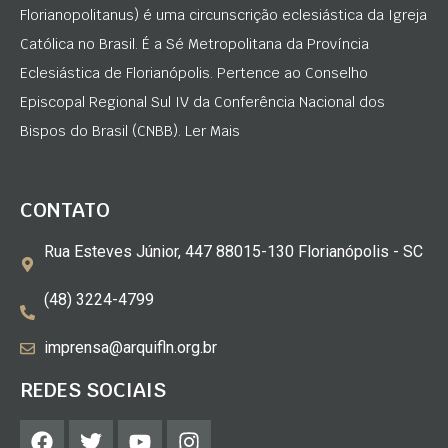
Florianopolitanus) é uma circunscrição eclesiástica da Igreja
Católica no Brasil. É a Sé Metropolitana da Província
Eclesiástica de Florianópolis. Pertence ao Conselho
Episcopal Regional Sul IV da Conferência Nacional dos
Bispos do Brasil (CNBB). Ler Mais
CONTATO
Rua Esteves Júnior, 447 88015-130 Florianópolis - SC
(48) 3224-4799
imprensa@arquifln.org.br
REDES SOCIAIS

> Task goal
Leaving out every line before the one with "Católica no Brasil.", print the rest of the listing above exactly, through its final line.

> Exercise answer
Católica no Brasil. É a Sé Metropolitana da Província
Eclesiástica de Florianópolis. Pertence ao Conselho
Episcopal Regional Sul IV da Conferência Nacional dos
Bispos do Brasil (CNBB). Ler Mais
CONTATO
Rua Esteves Júnior, 447 88015-130 Florianópolis - SC
(48) 3224-4799
imprensa@arquifln.org.br
REDES SOCIAIS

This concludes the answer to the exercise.